Шагари подобрался, фыркнул, чуть присел на круп, косясь на сына вождя. Не заметил возражений и встал на дыбы, чем привел пажей в полный восторг. Пегий звонко ударил о землю правой передней – и зашагал по улице Секвойи, гордо неся голову и ставя копыта точно и ровно. Привычно и без подсказки повода Шагари свернул к Раздвоенной Сосне, выбрав левый ее рукав. Ичивари крепче и удобнее прихватил ремень подпруги и щелкнул языком, высылая пегого в быструю рысь. Сам побежал рядом, кивая знакомым и с интересом рассматривая оживший поселок, снова наполненный привычным дневным шумом. Словно и не было ни поджога библиотеки, ни страшной ночи, которая едва не погубила Джанори, а может, и всех бледных столицы и даже кажущийся незыблемым мир…
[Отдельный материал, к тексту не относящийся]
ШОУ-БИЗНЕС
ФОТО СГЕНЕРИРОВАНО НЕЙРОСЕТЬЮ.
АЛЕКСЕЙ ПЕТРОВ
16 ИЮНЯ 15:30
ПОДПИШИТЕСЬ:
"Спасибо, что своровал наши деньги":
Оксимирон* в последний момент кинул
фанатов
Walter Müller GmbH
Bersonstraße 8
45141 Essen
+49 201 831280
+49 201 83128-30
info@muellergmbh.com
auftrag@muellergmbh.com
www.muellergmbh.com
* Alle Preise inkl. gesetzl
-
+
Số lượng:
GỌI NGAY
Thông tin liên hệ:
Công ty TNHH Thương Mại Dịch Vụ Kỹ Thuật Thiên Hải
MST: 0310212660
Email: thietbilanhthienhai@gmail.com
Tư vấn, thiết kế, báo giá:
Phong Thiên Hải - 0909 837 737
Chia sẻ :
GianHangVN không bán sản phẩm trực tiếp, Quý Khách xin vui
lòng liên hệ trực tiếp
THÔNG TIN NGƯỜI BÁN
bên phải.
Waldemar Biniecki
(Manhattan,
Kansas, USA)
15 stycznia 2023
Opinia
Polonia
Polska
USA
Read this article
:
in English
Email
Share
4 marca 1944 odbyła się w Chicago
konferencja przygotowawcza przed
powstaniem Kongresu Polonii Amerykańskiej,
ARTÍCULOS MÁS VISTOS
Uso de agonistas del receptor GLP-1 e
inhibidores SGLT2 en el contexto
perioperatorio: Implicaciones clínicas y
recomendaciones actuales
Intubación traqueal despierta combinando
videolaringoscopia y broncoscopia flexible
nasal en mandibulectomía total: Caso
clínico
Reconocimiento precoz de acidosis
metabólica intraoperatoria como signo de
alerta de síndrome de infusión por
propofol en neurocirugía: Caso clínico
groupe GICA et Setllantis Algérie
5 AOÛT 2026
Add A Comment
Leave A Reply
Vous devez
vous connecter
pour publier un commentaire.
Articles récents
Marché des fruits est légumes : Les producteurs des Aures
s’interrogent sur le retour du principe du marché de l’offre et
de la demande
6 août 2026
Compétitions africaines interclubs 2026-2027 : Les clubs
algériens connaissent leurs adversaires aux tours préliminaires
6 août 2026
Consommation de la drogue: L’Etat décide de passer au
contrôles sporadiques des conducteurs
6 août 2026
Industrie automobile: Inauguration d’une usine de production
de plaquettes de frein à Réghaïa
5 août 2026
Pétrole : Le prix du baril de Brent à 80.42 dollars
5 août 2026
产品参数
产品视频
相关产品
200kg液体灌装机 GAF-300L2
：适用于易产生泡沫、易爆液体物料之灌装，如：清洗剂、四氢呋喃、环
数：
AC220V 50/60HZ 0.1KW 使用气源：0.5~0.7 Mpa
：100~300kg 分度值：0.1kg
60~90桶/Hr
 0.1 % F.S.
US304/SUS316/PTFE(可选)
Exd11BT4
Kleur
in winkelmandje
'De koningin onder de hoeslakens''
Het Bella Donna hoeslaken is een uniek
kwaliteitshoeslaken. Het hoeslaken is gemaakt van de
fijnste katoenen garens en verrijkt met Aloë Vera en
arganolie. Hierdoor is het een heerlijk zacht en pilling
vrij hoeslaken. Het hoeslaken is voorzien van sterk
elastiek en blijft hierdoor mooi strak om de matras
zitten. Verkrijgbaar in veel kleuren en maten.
Дорогу вдоль моря проложили бледные пять десятков лет назад. Они, надо отдать им должное, и тогда много лучше махигов разбирались в перевозках и торговле. Первый корабль из неведомой страны Тагорры приплыл, если верить летописям университета, восемьдесят три года назад. Был он невелик, пушек либо не имел, либо ни разу ими не воспользовался. Сопровождали тот корабль два совсем небольших суденышка, подобных лодкам, с простыми парусами. Бледные сошли на берег едва живые: плаванье в пустом и неведомом море без малейшего островка суши растянулось на полгода, что породило голод, извело половину моряков непонятными болезнями, а прочих ослабило и вымотало. Махиги обнаружили новых соседей, когда бледные уже выстроили два больших дома у самого берега и деловито обтесывали стволы срубленных живыми сосен, чтобы восстановить сломанную бурей мачту и произвести иной необходимый кораблям ремонт. Люди леса простили чужакам неуважение к миру – незнание ведь не грех, а слепота и глухота к миру – скорее уж беда, достойная сострадания, но не казни. Тем более что бледные принесли извинения и пообещали изучить и впредь уважать местные законы. Они жили на берегу три года, чинили корабль, ходили по лесу и плавали вдоль берега, составляя карту, а потом уплыли. Проводили их, как друзей… Корабли сгинули за горизонтом, погрузились в неведомое. Все то, что пребывает вне зеленого мира, что не удается рассмотреть с верхушки прибрежной секвойи или с борта малой рыбачьей лодки, в представлении махигов былых времен размещалось вне жизненного пространства, и находится так же безмерно далеко от него, как мир неявленного, то есть духов. Поэтому бледных сочли умершими и забыли о них надолго. На двадцать лет.
Во второй раз океан преодолели уже девять больших кораблей. Они прошли вдоль берега от крайнего севера, где зима сурова и даже соленая вода покрывается льдом, – и до самого юга, где жарко в любой сезон. Пользуясь старыми картами, бледные нанесли уточненную линию границы суши и моря, и это уже не домыслы, а неоспоримые сведения: сама карта или копия с нее хранится в библиотеке махигов. Еще бледные обнаружили, что удобных для стоянки бухт совсем немного, а бури часты и жестоки. Самая северная стоянка, приютившая на полный сезонный круг три корабля, находилась в землях, где кочевало племя деда Магура. Бледные тогда не воевали с махигами. Люди моря помнили законы и честно, как казалось воистину диким людям леса, меняли чудесные топоры и ножи из стали на сухие стволы деревьев, готовое вяленое мясо и иной товар.